§ WORK REQUEST
All records are to be reproduced verbatim, with images omitted.

§ PROVIDED RECORDS
[Start of Attachment]
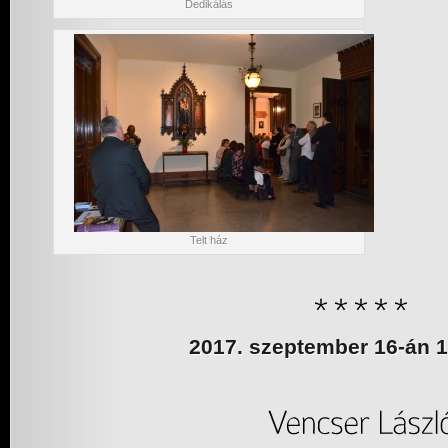
Dedikálás
Telt ház
2017. szeptember 16-án 1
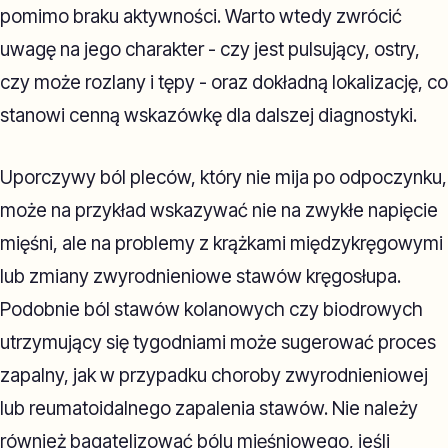
pomimo braku aktywności. Warto wtedy zwrócić
uwagę na jego charakter - czy jest pulsujący, ostry,
czy może rozlany i tępy - oraz dokładną lokalizację, co
stanowi cenną wskazówkę dla dalszej diagnostyki.
Uporczywy ból pleców, który nie mija po odpoczynku,
może na przykład wskazywać nie na zwykłe napięcie
mięśni, ale na problemy z krążkami międzykręgowymi
lub zmiany zwyrodnieniowe stawów kręgosłupa.
Podobnie ból stawów kolanowych czy biodrowych
utrzymujący się tygodniami może sugerować proces
zapalny, jak w przypadku choroby zwyrodnieniowej
lub reumatoidalnego zapalenia stawów. Nie należy
również bagatelizować bólu mięśniowego, jeśli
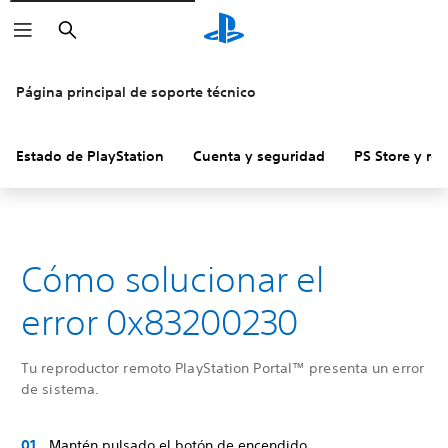
Buscar
Página principal de soporte técnico
Estado de PlayStation
Cuenta y seguridad
PS Store y re
Cómo solucionar el
error 0x83200230
Tu reproductor remoto PlayStation Portal™ presenta un error
de sistema.
Mantén pulsado el botón de encendido.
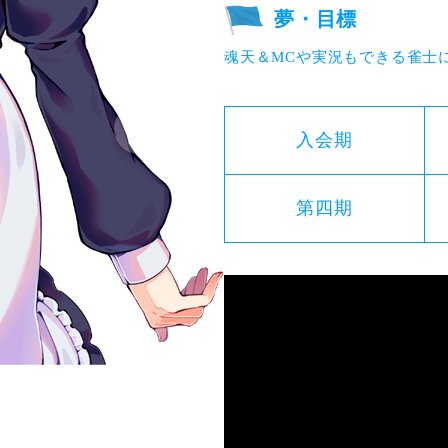
夢・目標
魂天＆MCや実況もできる雀士
入会期
第四期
[End of Attachment]
§ RESPONSE TO THIS TASK
Dedikálás
Telt ház
2017. szeptember 16-án 1
pomimo braku aktywności. Warto wtedy zwrócić
uwagę na jego charakter - czy jest pulsujący, ostry,
czy może rozlany i tępy - oraz dokładną lokalizację, co
stanowi cenną wskazówkę dla dalszej diagnostyki.
Uporczywy ból pleców, który nie mija po odpoczynku,
może na przykład wskazywać nie na zwykłe napięcie
mięśni, ale na problemy z krążkami międzykręgowymi
lub zmiany zwyrodnieniowe stawów kręgosłupa.
Podobnie ból stawów kolanowych czy biodrowych
utrzymujący się tygodniami może sugerować proces
zapalny, jak w przypadku choroby zwyrodnieniowej
lub reumatoidalnego zapalenia stawów. Nie należy
również bagatelizować bólu mięśniowego, jeśli
Buscar
Página principal de soporte técnico
Estado de PlayStation
Cuenta y seguridad
PS Store y re
Cómo solucionar el
error 0x83200230
Tu reproductor remoto PlayStation Portal™ presenta un error
de sistema.
Mantén pulsado el botón de encendido.
夢・目標
魂天＆MCや実況もできる雀士
入会期
第四期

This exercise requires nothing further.